Greece's economy has been shrinking since the announcement of austerity measures, and the country has become even less able to pay its debts as tax revenue drops. Conservative politicians in other European countries also have cut or refused to increase spending, and their economies are slowing in response. Even Germany, Europe's largest economy, has seen its growth slow to a halt.

Brown said that European banks are dramatically undercapitalized, putting them in danger of running out of cash and going bankrupt if investors demand their deposits at the same time. Brown's solution is ensuring that the European Financial Stability Facility hold up to $3 trillion in order to bail out European banks if necessary.

In addition to fixing its financial system, Brown said Europe also needs to grow its way out of its economic crisis. To ensure global economic growth, he said that world leaders need to agree on a mechanism that would allow emerging markets to consume more imports and developed economies to produce more exports so that both areas of the world can grow in sync.

Brown's comments come as the global recovery has hit a wall. The American economy grew at a rate of just 1.3 percent in the second quarter of this year, Europe's economy has slowed to a crawl, and even China's export-driven economy has slowed as demand for Chinese goods from other areas of the world has fallen.

Brown also insisted that any international economic plan must include China. He proposed a mutually beneficial deal for the China and U.S. -- China agreeing to increase its historically-low consumer spending and the U.S. agreeing to increase investment in order to ensure that its national economy will grow.

> _Job 1_
Collect and copy out every line of the rows that contains the string "products". Case counts.
> _Job 2_
Carry on the article about Europe's economic crisis, starting right after its final sentence.

> _Entries provided_
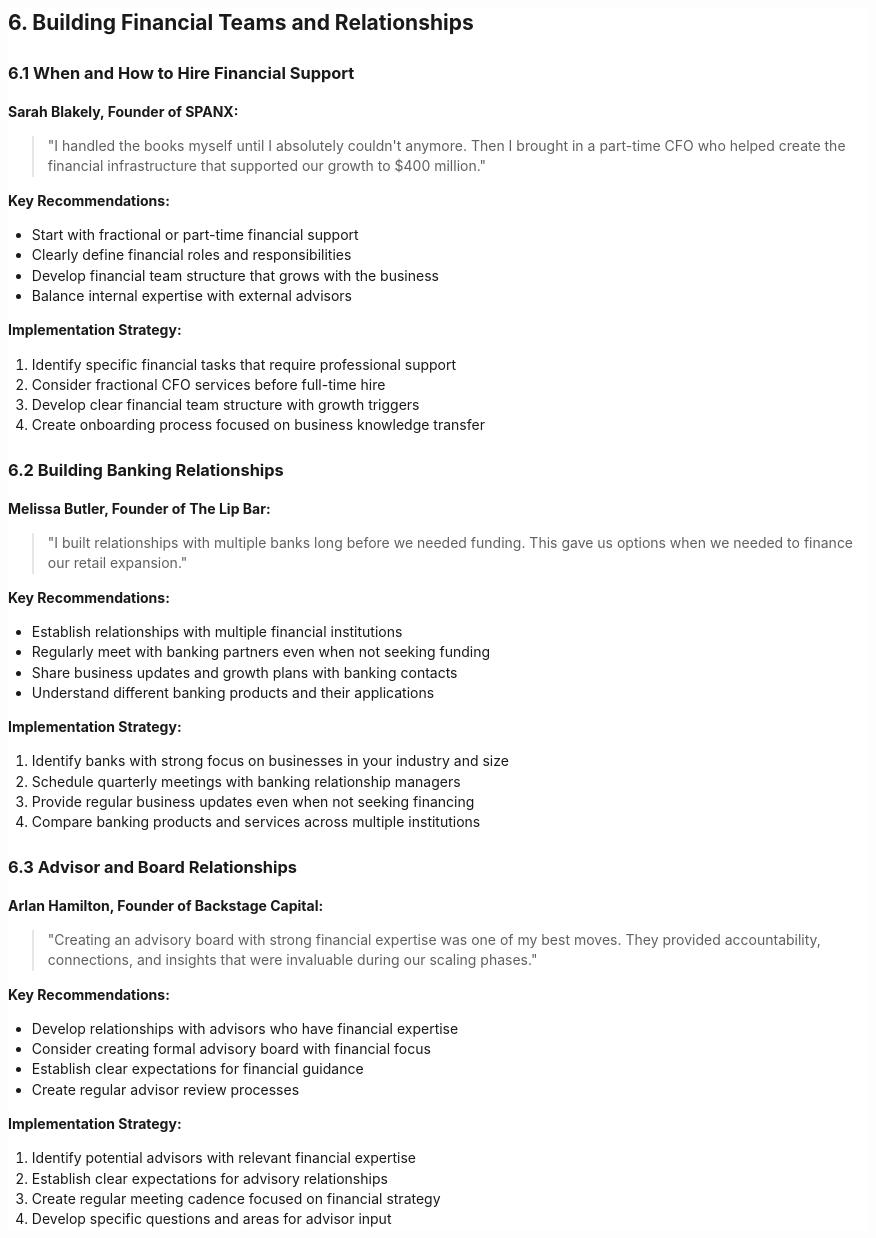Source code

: ## 6. Building Financial Teams and Relationships

### 6.1 When and How to Hire Financial Support

**Sarah Blakely, Founder of SPANX:**
> "I handled the books myself until I absolutely couldn't anymore. Then I brought in a part-time CFO who helped create the financial infrastructure that supported our growth to $400 million."

**Key Recommendations:**
- Start with fractional or part-time financial support
- Clearly define financial roles and responsibilities
- Develop financial team structure that grows with the business
- Balance internal expertise with external advisors

**Implementation Strategy:**
1. Identify specific financial tasks that require professional support
2. Consider fractional CFO services before full-time hire
3. Develop clear financial team structure with growth triggers
4. Create onboarding process focused on business knowledge transfer

### 6.2 Building Banking Relationships

**Melissa Butler, Founder of The Lip Bar:**
> "I built relationships with multiple banks long before we needed funding. This gave us options when we needed to finance our retail expansion."

**Key Recommendations:**
- Establish relationships with multiple financial institutions
- Regularly meet with banking partners even when not seeking funding
- Share business updates and growth plans with banking contacts
- Understand different banking products and their applications

**Implementation Strategy:**
1. Identify banks with strong focus on businesses in your industry and size
2. Schedule quarterly meetings with banking relationship managers
3. Provide regular business updates even when not seeking financing
4. Compare banking products and services across multiple institutions

### 6.3 Advisor and Board Relationships

**Arlan Hamilton, Founder of Backstage Capital:**
> "Creating an advisory board with strong financial expertise was one of my best moves. They provided accountability, connections, and insights that were invaluable during our scaling phases."

**Key Recommendations:**
- Develop relationships with advisors who have financial expertise
- Consider creating formal advisory board with financial focus
- Establish clear expectations for financial guidance
- Create regular advisor review processes

**Implementation Strategy:**
1. Identify potential advisors with relevant financial expertise
2. Establish clear expectations for advisory relationships
3. Create regular meeting cadence focused on financial strategy
4. Develop specific questions and areas for advisor input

> _Reply 1_
- Understand different banking products and their applications
4. Compare banking products and services across multiple institutions

> _Reply 2_
Instead, American political leaders have increasingly blamed China for allegedly claiming American jobs in manufacturing and other areas, as well as keeping its currency artificially cheap compared to the dollar, allowing them to export more of their goods around the world.

Brown warned that a repeat of protectionism from the Great Depression -- in which countries retreated into their own "silos" and devised "self-defeating" solutions -- would ensure a mutually assured economic downturn.

He did not express much optimism as to whether European politicians would rise to the challenge of drafting a visionary global plan for economic growth.

"Every time there's a crisis, they take action that is too little and too late, and so the next time you have to deal with the next problem, it's a bigger problem, and you have to take even more radical action," Brown said. "You move from what was perhaps a manageable problem to a situation that has gone out of control because it hasn't been dealt with adequately."